[Bounding boxes with keypoints]
———

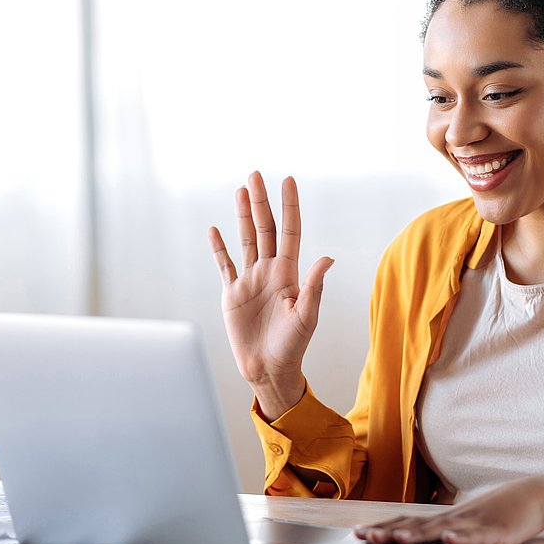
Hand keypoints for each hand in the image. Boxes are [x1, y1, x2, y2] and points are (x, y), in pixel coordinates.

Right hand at [207, 172, 333, 418]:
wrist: (268, 369)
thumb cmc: (292, 346)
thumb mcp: (306, 317)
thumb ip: (314, 286)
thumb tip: (328, 258)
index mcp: (289, 274)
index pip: (290, 232)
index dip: (289, 206)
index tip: (288, 181)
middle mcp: (270, 271)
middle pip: (265, 229)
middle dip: (261, 202)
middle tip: (256, 175)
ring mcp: (250, 280)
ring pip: (246, 240)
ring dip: (243, 215)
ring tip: (241, 190)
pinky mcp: (233, 294)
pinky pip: (225, 265)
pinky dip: (219, 247)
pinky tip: (215, 229)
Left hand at [354, 475, 543, 543]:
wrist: (533, 495)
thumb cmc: (497, 511)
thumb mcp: (465, 522)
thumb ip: (442, 531)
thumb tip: (414, 538)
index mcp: (445, 519)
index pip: (408, 523)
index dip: (384, 528)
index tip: (358, 533)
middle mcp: (455, 519)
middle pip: (418, 526)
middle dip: (390, 532)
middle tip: (365, 537)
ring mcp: (475, 524)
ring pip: (443, 529)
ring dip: (419, 534)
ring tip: (398, 538)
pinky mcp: (498, 532)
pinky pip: (478, 535)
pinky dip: (463, 537)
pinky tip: (450, 538)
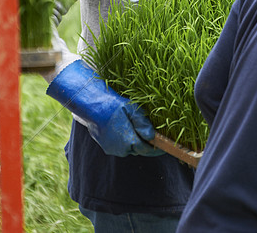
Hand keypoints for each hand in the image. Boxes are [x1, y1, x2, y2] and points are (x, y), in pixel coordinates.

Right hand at [46, 60, 162, 156]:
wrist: (92, 106)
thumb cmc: (113, 105)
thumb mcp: (132, 110)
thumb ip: (143, 124)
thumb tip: (152, 136)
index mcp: (129, 141)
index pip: (147, 150)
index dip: (157, 148)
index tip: (165, 146)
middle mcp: (121, 149)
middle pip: (139, 149)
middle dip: (146, 144)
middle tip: (153, 136)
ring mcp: (112, 149)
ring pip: (129, 148)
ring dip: (134, 142)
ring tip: (137, 130)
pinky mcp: (106, 147)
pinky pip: (120, 147)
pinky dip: (125, 141)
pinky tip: (125, 129)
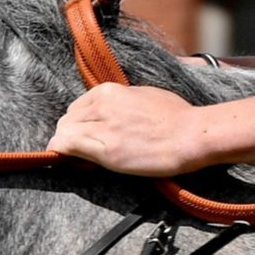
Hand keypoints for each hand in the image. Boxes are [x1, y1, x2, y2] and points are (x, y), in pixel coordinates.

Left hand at [46, 84, 212, 176]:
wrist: (190, 135)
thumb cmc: (176, 116)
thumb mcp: (143, 96)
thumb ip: (120, 102)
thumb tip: (109, 113)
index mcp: (108, 91)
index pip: (77, 108)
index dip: (79, 125)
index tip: (87, 136)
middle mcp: (101, 106)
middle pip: (67, 121)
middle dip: (71, 136)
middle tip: (83, 152)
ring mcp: (102, 128)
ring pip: (64, 134)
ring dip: (68, 148)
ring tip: (81, 160)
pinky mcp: (106, 151)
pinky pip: (68, 148)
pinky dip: (64, 155)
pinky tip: (72, 162)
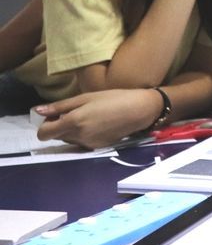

———

TRY IT: Please give back an exact copy of the entries above from their first line through the line containing "middle mcp: (270, 271)", leaving the pictures aside.

EXERCISE SOLUTION:
Hand keypoints for each hand in the image. Boxes are [x1, y1, x2, y2] and points are (x, y), in pixel coordinates.

Right hand at [207, 172, 333, 418]:
wrist: (268, 369)
thumb cmc: (292, 346)
thumb mcp: (306, 317)
thumb ip: (314, 286)
thumb tip: (328, 258)
index mcp: (289, 274)
index pip: (290, 232)
index dip: (289, 206)
index tip: (288, 181)
middle mcp: (270, 271)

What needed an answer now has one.